研究概要 |
Preparation, data processing and basic analysis of the data went as planned. The number of messages for the corpus was reduced to 434 items. After grammatical tokenization, the total number of "words" in the corpus was 83,379, consisting of 5,771 word types. After a few basic quantitative aspects (message length, frequent vocabulary items and collocations, sender and title names, etc.) had been examined, I proceeded to a more detailed look at single messages with respect to the dealing with taboo expressions and the portrayal of female sexuality. It was already possible to publish a paper on this analysis in a peer-reviewed journal (cf. below).
今後の研究の推進方策 |
This second phases of the project will be mainly dedicated to a more in-depth analysis of the data plus triangulation.
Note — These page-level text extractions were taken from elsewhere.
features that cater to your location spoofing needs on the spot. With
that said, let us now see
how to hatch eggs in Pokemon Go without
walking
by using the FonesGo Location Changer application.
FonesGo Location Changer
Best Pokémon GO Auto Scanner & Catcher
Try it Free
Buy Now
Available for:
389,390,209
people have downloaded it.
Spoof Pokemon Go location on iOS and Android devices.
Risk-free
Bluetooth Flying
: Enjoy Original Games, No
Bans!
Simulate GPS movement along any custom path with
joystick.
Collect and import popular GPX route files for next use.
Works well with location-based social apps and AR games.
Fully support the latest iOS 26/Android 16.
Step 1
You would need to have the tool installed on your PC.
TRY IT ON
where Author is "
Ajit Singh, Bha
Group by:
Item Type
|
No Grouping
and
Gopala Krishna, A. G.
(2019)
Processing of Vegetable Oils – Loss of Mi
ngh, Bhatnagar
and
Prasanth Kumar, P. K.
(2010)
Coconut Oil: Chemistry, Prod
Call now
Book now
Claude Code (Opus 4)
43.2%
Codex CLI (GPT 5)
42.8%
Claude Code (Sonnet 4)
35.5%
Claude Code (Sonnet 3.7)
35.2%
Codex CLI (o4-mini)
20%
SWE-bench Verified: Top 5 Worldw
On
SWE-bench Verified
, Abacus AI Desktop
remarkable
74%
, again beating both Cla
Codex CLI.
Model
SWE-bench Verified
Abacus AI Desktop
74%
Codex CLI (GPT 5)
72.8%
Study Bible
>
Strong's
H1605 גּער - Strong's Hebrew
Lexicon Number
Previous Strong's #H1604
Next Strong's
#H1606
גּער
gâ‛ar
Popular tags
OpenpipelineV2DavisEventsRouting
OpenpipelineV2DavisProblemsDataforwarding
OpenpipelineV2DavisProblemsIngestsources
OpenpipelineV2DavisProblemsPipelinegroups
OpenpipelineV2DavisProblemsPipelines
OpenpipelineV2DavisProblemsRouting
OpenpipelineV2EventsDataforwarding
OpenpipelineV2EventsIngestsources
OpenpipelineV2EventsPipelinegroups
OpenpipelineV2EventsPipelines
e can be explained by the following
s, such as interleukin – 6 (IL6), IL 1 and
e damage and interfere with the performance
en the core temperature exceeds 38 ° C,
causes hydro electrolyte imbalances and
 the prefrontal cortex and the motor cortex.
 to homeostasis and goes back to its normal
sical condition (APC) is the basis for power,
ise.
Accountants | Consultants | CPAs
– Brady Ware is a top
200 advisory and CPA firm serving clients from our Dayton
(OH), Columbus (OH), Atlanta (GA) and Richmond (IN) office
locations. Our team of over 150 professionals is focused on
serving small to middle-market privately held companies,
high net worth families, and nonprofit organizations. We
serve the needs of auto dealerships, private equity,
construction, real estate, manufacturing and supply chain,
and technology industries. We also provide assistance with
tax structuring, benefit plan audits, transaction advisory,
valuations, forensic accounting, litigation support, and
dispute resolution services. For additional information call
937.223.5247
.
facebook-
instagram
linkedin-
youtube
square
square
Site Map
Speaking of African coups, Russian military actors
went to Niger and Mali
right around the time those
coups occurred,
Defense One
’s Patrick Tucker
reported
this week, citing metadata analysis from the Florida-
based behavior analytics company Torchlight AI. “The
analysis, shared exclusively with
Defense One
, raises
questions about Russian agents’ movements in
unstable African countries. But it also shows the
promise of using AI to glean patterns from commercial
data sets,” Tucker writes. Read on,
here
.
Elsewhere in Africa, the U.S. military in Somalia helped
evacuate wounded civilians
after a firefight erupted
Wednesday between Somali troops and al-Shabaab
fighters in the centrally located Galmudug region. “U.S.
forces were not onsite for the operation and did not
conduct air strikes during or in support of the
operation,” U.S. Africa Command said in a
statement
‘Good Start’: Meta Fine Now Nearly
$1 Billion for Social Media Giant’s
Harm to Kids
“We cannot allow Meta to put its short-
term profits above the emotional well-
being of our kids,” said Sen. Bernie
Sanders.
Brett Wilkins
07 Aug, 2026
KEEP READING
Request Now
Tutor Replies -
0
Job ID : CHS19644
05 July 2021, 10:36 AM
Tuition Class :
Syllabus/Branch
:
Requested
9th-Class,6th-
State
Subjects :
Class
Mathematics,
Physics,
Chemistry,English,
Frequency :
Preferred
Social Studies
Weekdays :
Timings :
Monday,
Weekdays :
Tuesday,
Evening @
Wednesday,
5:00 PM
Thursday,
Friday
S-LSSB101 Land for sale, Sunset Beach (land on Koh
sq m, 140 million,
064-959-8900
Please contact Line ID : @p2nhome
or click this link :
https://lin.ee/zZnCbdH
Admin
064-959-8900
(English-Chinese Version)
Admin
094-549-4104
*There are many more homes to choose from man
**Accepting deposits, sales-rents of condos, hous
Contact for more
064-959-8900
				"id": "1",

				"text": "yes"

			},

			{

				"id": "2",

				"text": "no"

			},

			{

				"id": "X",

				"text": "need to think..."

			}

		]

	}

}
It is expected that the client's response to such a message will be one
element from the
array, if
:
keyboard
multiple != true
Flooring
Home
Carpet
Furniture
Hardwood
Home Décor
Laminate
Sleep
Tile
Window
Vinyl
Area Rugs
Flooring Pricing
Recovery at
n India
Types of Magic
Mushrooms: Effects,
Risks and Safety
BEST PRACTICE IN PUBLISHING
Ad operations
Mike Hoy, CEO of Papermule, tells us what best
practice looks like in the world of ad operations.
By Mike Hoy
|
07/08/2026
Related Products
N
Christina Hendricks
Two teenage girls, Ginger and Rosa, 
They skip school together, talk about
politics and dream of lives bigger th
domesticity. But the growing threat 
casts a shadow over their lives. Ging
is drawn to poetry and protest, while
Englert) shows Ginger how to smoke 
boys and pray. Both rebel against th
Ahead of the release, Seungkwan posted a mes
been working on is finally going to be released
Based on feedback I received when first presenting the data to a scientific audience in December last year (cf. below), I'm planning to add a separate empirical dimension by collecting recipients' evaluations on a given number of specific spam messages from the corpus. To be more specific, I'm intending to show these messages to between 50 and 100 undergraduate students and ask them to rate (1) the overall credibility of the contents of a message, (2) the naturalness of the language, and (3) the likeliness of a recipient's reaction. Of further interest will be if there are any recognizable differences in evaluations with regard to the gender of the participating students.